**WORK TASK A:**
Answer these questions using the 468B write-up.
(i) What is the largest value n can take?
(ii) If a−x does not exist among the numbers, which set can x belong to?
(iii) According to the tutorial, if both x and a−x are present, how must they be placed relative to each other?
**WORK TASK B:**
Transcribe the 468B write-up word for word, starting at "### Description" and ending at "same as $A$.".
**WORK TASK C:**
Go on with the 468B write-up on disjoint sets from the point where it stops.

**TEXT SHOWN:**

## 468B

Posted on 02 Dec 2014
disjoint sets

### Description

We have $n$ ($1 \leq n \leq 10^5$) distinct integers $q_1~q_n$, $a$ and $b$. There are two sets $A$ and $B$. If $x$ belongs to $A$, $A$ must also contains $a-x$. It is the same with $B$ and $b$. Output how $q$s can be divided into the two sets. Each $q$ belongs and only belongs to one set.

### Tutorial

If we have number $x$ and $a-x$, they should be in the same set. If $x$ belongs to $A$, it is obvious that $a-x$ belongs to $A$. If $x$ is not in $A$, then $a-x$ cannot find its partner in $A$, so they it cannot be in $A$ any more. Therefore, they can only all be in $B$. It is the same as the number x, b - x.

In additon, we should also know that if $a-x$ does not exist, $x$ can only belong to $B$. It is the same as $A$.

Collected data:
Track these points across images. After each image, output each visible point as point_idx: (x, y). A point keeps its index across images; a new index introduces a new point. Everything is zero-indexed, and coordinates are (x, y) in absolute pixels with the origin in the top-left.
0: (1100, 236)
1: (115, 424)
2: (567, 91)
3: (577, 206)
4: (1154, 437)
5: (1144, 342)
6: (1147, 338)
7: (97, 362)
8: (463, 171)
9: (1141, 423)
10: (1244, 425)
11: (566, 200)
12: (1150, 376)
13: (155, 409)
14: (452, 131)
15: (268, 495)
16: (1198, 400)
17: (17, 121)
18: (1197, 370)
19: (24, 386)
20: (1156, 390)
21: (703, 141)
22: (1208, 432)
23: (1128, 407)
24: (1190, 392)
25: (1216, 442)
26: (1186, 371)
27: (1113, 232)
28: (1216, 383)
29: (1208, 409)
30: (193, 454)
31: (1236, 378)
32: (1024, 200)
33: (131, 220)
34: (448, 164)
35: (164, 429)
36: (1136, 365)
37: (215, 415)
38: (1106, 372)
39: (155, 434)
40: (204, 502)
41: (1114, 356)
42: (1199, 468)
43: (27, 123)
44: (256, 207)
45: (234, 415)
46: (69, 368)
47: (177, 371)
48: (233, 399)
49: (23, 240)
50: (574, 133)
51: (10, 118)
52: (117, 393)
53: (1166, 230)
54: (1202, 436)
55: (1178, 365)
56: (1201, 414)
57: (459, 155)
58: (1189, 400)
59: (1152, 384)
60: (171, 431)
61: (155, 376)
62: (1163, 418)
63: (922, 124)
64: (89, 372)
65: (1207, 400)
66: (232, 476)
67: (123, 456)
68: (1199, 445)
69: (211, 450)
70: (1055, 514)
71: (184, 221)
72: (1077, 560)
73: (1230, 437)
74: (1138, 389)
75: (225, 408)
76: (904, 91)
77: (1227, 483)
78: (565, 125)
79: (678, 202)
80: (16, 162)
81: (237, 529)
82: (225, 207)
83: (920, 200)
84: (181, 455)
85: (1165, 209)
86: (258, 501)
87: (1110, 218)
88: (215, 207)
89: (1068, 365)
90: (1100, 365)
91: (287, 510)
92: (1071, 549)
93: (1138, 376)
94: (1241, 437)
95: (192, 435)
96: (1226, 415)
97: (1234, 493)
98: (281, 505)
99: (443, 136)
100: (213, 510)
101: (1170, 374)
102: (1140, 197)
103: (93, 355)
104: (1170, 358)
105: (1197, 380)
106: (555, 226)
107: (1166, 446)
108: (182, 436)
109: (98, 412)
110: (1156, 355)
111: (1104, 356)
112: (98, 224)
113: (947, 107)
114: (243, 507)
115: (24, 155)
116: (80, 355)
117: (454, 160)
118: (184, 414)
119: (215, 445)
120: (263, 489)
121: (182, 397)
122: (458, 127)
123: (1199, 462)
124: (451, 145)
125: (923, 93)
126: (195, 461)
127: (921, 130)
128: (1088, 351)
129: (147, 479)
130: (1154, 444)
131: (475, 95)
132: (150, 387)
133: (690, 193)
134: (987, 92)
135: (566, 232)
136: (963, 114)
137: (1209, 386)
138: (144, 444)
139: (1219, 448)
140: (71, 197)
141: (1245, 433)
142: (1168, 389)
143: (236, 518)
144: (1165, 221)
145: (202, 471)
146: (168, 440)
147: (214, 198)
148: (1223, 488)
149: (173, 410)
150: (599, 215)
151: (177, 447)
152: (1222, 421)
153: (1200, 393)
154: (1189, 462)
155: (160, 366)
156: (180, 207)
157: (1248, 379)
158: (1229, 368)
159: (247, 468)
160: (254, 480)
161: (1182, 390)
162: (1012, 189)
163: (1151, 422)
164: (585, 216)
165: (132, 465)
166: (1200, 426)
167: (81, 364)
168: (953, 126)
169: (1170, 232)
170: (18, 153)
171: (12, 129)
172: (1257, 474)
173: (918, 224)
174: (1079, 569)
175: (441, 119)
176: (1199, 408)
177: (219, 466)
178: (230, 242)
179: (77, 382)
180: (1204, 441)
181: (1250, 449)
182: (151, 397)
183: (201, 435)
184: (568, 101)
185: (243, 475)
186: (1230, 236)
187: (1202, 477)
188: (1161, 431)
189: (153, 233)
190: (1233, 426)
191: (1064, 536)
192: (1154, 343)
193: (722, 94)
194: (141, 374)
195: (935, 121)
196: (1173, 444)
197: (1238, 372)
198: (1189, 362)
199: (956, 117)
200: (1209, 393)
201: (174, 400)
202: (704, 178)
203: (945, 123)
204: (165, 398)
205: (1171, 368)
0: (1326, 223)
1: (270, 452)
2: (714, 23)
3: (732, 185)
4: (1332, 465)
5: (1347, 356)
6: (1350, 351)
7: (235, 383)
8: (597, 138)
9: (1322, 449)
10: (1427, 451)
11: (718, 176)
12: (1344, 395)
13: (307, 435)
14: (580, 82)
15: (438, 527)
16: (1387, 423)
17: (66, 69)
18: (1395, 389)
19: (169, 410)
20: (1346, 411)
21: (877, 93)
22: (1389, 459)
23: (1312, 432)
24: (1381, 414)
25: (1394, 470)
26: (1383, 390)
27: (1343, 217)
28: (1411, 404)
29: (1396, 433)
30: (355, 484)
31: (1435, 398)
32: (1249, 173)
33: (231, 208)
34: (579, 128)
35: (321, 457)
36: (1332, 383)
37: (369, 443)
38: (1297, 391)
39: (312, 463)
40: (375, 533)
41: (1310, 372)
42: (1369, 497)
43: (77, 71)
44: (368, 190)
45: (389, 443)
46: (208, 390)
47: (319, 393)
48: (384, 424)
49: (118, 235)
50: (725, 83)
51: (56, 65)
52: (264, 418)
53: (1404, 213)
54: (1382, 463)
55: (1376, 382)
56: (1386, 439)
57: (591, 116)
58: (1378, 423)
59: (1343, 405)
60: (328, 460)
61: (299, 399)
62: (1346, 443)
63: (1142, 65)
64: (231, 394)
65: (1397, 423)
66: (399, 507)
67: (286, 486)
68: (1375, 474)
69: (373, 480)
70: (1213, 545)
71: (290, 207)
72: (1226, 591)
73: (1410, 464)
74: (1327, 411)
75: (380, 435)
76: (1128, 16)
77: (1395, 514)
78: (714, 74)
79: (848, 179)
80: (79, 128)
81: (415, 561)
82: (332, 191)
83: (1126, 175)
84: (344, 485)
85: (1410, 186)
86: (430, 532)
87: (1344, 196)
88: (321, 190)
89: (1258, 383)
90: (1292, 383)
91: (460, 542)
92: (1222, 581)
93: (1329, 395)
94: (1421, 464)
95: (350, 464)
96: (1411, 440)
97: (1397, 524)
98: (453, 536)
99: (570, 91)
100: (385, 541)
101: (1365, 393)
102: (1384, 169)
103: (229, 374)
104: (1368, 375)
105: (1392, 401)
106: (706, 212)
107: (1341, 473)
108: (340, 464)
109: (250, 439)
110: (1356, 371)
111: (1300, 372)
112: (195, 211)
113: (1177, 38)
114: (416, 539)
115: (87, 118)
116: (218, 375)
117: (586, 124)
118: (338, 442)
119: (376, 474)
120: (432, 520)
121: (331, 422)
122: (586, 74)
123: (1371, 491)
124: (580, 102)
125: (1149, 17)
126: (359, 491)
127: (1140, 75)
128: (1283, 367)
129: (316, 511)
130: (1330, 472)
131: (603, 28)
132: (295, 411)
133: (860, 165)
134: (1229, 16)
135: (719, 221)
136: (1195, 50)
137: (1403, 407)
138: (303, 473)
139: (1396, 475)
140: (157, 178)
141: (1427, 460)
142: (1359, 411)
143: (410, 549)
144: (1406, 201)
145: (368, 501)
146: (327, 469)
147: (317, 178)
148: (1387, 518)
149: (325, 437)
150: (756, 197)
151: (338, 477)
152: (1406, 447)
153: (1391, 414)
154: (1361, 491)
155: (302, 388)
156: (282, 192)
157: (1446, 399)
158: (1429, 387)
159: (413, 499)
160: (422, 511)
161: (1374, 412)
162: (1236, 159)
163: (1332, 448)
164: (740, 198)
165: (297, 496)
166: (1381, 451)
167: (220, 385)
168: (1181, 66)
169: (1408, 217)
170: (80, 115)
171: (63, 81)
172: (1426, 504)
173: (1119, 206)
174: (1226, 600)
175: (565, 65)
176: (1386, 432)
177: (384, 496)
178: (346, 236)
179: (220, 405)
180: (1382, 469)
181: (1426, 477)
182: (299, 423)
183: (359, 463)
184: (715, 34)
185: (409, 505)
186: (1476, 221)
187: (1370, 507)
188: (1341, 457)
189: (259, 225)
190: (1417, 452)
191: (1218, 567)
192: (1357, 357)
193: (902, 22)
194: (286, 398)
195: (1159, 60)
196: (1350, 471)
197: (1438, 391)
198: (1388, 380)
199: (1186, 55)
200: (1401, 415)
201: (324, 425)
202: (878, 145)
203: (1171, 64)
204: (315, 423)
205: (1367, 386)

==

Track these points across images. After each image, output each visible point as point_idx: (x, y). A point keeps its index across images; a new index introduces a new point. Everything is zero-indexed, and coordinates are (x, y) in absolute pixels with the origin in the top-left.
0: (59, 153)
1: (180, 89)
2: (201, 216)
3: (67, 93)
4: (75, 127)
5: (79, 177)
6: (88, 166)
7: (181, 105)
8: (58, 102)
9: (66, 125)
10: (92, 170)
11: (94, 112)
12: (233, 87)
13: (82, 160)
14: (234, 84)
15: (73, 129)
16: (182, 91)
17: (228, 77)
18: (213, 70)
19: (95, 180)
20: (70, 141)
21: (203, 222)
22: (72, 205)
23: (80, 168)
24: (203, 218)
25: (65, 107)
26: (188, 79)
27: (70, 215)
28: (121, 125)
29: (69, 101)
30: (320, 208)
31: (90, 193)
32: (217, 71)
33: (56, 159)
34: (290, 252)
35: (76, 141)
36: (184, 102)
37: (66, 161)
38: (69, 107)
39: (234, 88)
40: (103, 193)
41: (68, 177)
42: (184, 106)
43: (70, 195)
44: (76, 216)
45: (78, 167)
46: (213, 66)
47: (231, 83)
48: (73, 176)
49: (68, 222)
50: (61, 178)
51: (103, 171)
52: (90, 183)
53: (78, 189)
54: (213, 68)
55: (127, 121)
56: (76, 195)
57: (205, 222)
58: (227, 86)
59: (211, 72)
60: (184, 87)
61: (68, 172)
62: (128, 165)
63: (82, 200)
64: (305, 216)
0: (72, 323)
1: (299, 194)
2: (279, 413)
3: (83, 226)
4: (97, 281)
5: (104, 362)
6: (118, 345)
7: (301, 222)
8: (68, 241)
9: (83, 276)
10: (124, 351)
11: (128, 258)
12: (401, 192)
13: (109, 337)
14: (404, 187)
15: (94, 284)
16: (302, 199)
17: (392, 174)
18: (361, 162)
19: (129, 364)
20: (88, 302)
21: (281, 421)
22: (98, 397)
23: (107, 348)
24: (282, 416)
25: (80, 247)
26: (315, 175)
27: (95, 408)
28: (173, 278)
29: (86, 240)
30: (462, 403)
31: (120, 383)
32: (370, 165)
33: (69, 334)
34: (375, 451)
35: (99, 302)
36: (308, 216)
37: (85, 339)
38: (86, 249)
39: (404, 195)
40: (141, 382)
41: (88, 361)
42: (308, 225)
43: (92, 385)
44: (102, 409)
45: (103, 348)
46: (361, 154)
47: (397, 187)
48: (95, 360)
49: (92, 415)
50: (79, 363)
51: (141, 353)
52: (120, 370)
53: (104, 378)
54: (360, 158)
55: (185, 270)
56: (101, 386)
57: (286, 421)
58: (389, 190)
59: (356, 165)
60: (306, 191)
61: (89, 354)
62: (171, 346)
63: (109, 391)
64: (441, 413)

* * *

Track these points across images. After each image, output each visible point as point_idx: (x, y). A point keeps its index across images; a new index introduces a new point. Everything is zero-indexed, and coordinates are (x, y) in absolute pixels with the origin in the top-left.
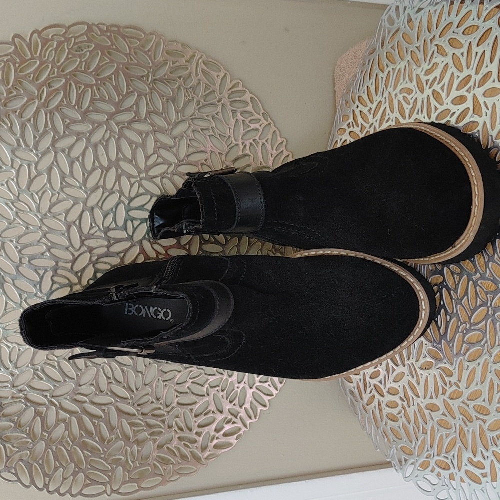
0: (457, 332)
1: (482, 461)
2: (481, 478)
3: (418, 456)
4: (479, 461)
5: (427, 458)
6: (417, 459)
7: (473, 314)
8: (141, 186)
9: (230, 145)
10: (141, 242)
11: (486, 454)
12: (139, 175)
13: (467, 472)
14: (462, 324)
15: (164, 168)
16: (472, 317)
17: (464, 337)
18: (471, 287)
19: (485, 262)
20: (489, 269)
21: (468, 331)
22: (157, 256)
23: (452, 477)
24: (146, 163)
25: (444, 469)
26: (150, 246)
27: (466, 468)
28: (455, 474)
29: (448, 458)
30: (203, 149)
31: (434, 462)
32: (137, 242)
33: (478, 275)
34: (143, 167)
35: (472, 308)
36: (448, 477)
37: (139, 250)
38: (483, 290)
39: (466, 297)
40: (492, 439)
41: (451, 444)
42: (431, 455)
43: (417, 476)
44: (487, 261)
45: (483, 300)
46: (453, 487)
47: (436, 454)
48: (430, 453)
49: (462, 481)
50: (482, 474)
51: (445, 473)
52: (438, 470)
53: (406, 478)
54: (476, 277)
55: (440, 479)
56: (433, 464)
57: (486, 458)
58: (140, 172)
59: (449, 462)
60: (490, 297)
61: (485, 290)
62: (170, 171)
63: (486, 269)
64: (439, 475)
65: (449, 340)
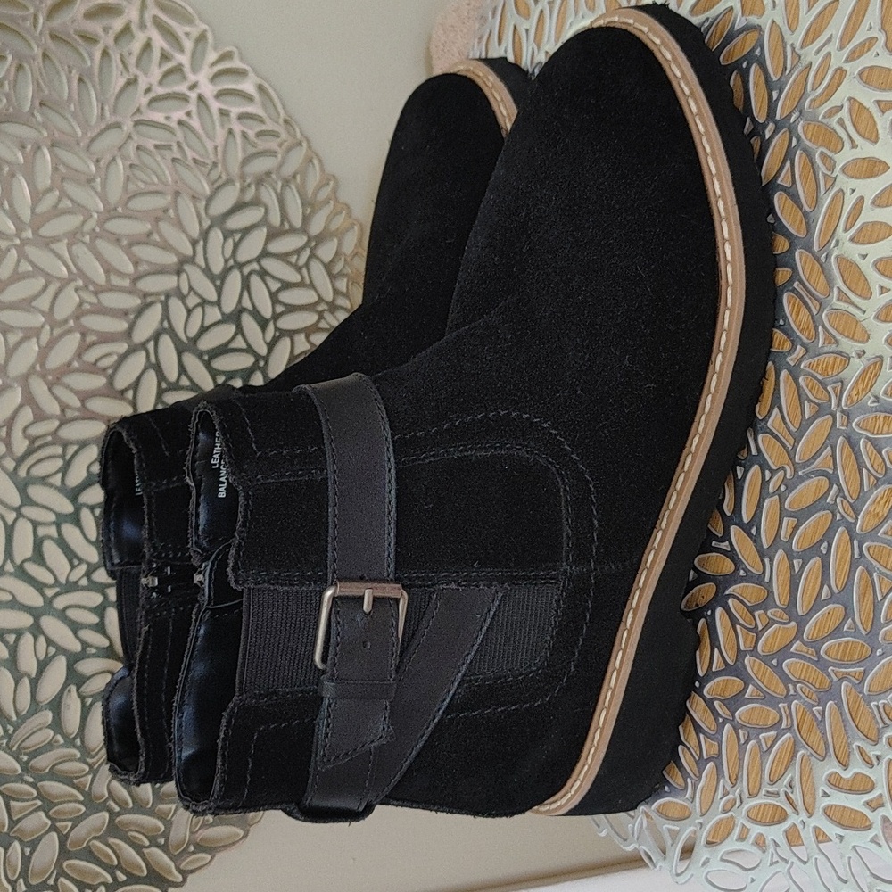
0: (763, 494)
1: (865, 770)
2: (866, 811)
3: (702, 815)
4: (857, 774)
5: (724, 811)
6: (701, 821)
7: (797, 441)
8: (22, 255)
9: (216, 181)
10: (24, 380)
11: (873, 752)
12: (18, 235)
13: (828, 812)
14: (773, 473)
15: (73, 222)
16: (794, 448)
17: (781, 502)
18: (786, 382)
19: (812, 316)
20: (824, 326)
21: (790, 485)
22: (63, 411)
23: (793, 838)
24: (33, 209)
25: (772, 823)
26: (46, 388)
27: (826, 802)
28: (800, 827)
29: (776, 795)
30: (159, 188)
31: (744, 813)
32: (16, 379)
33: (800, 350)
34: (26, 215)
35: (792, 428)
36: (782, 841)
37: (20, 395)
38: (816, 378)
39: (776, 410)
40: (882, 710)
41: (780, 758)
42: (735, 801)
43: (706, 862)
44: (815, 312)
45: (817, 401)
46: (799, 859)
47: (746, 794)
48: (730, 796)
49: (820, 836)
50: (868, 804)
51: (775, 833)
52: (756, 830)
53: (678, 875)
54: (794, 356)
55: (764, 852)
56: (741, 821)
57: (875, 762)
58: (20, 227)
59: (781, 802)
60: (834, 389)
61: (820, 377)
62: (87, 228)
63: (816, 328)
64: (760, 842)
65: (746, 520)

**TASK RESULT A:**
(i) 10^5
(ii) B
(iii) They should be in the same set.

**TASK RESULT B:**
### Description

We have $n$ ($1 \leq n \leq 10^5$) distinct integers $q_1~q_n$, $a$ and $b$. There are two sets $A$ and $B$. If $x$ belongs to $A$, $A$ must also contains $a-x$. It is the same with $B$ and $b$. Output how $q$s can be divided into the two sets. Each $q$ belongs and only belongs to one set.

### Tutorial

If we have number $x$ and $a-x$, they should be in the same set. If $x$ belongs to $A$, it is obvious that $a-x$ belongs to $A$. If $x$ is not in $A$, then $a-x$ cannot find its partner in $A$, so they it cannot be in $A$ any more. Therefore, they can only all be in $B$. It is the same as the number x, b - x.

In additon, we should also know that if $a-x$ does not exist, $x$ can only belong to $B$. It is the same as $A$.

**TASK RESULT C:**
So we can use Disjoint Sets to solve this problem. Join the $q$s that must belongs to one set. Join those who must belong to $A$ with a special node. Join those who must belong to $B$ with another special node. Finally, if the two special nodes are in joined, there is no solution. Otherwise, solution exists.

Use STL map to get the positions of $a-x$ and $b-x$.

### Solution

#include <cstdio>
#include <map>
#include <algorithm>
using namespace std;

#define D(x)
#define MAX_N 100005

int sum_a, sum_b;
int f[MAX_N];
int n;

struct Disjoint_sets
{
int father[MAX_N];

Disjoint_sets()
{}

Disjoint_sets(int n)
{
for (int i = 0; i < n; i++)
{
father[i] = i;
}
}

int root(int a)
{
int ret = a;
while (father[ret] != ret)
ret = father[ret];
while (father[a] != a)
{
int b = a;
a = father[a];
father[b] = ret;
}
return ret;
}

void join(int a, int b)
{
father[root(a)] = father[root(b)];
}
}d_set;

void input()
{
scanf("%d%d%d", &n, &sum_a, &sum_b);
for (int i = 0; i < n; i++)
{
scanf("%d", &f[i]);
}
}

bool work()
{
d_set = Disjoint_sets(n + 2);
map<int, int> pos;
for (int i = 0; i < n; i++)
{
pos[f[i]] = i;
}
for (int i = 0; i < n; i++)
{
if (pos.find(sum_a - f[i]) != pos.end())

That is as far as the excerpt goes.